* [GIVEN EXERCISE A]
Name each race listed under "Major wins" in the Zulu Alpha profile below, with the year or years he won it.
* [GIVEN EXERCISE B]
In the Zulu Alpha profile below, turn the paragraph beginning "Returning to the United States" into a short bulleted list of its main facts.
* [GIVEN EXERCISE C]
Carry on with the Zulu Alpha profile below, picking up right after its last sentence.

- Sire: Street Cry
- Grandsire: Machiavellian
- Dam: Zori
- Damsire: A.P. Indy
- Sex: Colt
- Foaled: 2013
- Country: USA
- Color: Dark Bay/Brown
- Breeder: Calumet Farm (Brad M. Kelley)
- Owner: Michael M. Hui
- Trainer: John A. Ortiz Michael J. Maker (2019)
- Record: 34:12-5-5
- Earnings: $2,165,114

Major wins
- Sycamore Stakes (2018) W. L. McKnight Handicap (2019) Mac Diarmida Stakes (2019,2020) Kentucky Cup Turf Stakes (2019) Pegasus World Cup Turf (2020) Elkhorn Stakes (2020)

= Zulu Alpha =

American-bred Thoroughbred racehorse

Zulu Alpha (foaled February 8, 2013) is an American Thoroughbred racehorse and the winner of the 2020 Pegasus World Cup Turf.

==Career==

Zulu Alpha's first race was on October 20, 2015, at Gowran Park Racecourse in County Kilkenny, Ireland where he came in second.

Returning to the United States, he picked up his first win on July 18, 2017, at Indiana Grand Race Course in Shelbyville, Indiana. He won again that month at the same track. His 2017 season ended with a third-place finish in the Prairie Bayou Stakes.

* [ENTRIES SHOWN]

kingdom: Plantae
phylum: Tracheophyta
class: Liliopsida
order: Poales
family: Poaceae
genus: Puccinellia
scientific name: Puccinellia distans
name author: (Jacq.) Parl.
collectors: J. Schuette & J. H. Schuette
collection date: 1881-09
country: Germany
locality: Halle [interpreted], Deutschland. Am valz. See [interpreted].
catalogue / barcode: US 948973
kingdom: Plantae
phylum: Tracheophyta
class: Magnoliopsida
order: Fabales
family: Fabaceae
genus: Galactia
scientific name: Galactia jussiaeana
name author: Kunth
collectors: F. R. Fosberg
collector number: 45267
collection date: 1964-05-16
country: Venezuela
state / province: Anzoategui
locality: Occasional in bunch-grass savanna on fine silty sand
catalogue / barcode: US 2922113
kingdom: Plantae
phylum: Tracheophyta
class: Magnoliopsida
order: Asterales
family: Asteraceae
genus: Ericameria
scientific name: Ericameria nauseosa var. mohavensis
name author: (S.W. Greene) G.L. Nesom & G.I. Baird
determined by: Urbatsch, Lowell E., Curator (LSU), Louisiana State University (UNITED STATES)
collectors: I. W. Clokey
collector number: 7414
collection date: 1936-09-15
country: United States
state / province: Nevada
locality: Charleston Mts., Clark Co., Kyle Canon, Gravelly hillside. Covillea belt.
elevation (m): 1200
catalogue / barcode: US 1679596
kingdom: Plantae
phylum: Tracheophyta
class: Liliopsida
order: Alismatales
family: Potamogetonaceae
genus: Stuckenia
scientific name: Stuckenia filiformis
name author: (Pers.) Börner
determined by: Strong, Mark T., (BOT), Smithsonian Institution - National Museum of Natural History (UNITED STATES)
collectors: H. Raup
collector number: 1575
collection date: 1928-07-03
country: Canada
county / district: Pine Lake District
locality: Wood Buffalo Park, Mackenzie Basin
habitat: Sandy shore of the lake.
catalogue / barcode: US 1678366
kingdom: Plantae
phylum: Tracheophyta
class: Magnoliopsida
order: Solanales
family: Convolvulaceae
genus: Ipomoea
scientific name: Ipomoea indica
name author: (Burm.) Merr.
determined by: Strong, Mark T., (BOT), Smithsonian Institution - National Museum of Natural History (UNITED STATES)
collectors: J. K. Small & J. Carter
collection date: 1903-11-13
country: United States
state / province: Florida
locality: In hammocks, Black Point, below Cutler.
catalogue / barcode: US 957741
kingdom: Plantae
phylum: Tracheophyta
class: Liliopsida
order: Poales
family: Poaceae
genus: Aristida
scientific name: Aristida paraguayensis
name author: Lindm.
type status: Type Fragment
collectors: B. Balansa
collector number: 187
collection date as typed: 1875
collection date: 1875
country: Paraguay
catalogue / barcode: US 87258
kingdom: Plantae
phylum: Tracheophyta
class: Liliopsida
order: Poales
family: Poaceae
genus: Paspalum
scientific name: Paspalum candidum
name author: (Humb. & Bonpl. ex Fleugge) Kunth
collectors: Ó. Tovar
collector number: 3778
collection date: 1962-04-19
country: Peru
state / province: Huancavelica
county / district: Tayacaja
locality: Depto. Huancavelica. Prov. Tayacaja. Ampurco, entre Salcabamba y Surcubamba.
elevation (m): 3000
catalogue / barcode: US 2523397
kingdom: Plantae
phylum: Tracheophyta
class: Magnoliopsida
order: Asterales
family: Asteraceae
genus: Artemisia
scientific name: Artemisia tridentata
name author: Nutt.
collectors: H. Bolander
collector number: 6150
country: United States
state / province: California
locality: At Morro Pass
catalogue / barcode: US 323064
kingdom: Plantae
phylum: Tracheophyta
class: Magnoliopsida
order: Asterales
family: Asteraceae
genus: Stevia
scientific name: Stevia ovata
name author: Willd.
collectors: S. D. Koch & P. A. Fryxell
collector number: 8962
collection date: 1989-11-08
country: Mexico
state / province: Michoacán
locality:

* [WRITTEN ANSWER A]
- Sycamore Stakes (2018)
- W. L. McKnight Handicap (2019)
- Mac Diarmida Stakes (2019, 2020)
- Kentucky Cup Turf Stakes (2019)
- Pegasus World Cup Turf (2020)
- Elkhorn Stakes (2020)

* [WRITTEN ANSWER B]
- First win: July 18, 2017, at Indiana Grand Race Course in Shelbyville, Indiana, after his return to the United States
- Second win: later that month at the same track
- 2017 season ended with a third-place finish in the Prairie Bayou Stakes

* [WRITTEN ANSWER C]
His 2018 season saw him come in third place at the Mervin H. Muniz Jr. Memorial Handicap on March 24. He picked up some wins during the summer in allowance optimal claiming races and earned his biggest victory at that time in the G3 Sycamore Stakes on October 18.

His 2019 season was his breakthrough year. He started off the season with a win in the G3 W. L. McKnight Handicap on January 26. His next race on March 2, 2019, also ended in a victory when he won the G2 Mac Diarmida Stakes. He came in third place in the G2 Elkhorn Stakes on April 20, 2019 and finished second in the G1 United Nations Stakes. He then won his last race of the 2019 season, capturing the G3 Kentucky Cup Turf Stakes.

Zulu Alpha began his 2020 season with his biggest win to date by winning the January 25th, 2020 G1 Pegasus World Cup Turf.

In the 2020 World's Best Racehorse Rankings, Zulu Alpha was rated on 118, making him the equal 80th best racehorse in the world.

== Retirement ==
In 2021, Zulu Alpha was retired to Old Friends in Georgetown, Kentucky.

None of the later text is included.